Instructions to follow: For each record, copy the text exactly and omit any picture it holds.
───── Extracted records ─────
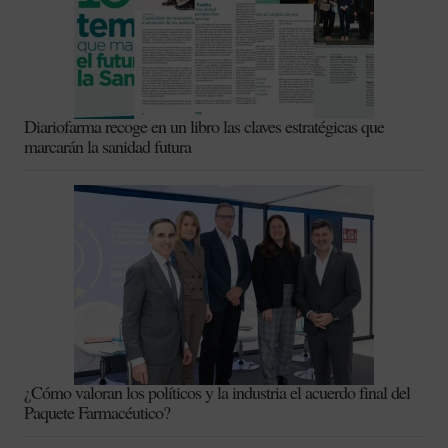
Diariofarma recoge en un libro las claves estratégicas que
marcarán la sanidad futura
¿Cómo valoran los políticos y la industria el acuerdo final del
Paquete Farmacéutico?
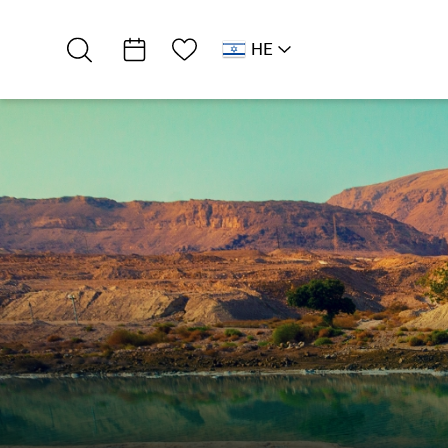
רשימת מועדפים
HE
AR
RU
EN
דרום ים המלח
אטרקציות וסדנאות
קארמה - סטודיו…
─────
Response:
Diariofarma recoge en un libro las claves estratégicas que
marcarán la sanidad futura
¿Cómo valoran los políticos y la industria el acuerdo final del
Paquete Farmacéutico?
רשימת מועדפים
HE
AR
RU
EN
דרום ים המלח
אטרקציות וסדנאות
קארמה - סטודיו…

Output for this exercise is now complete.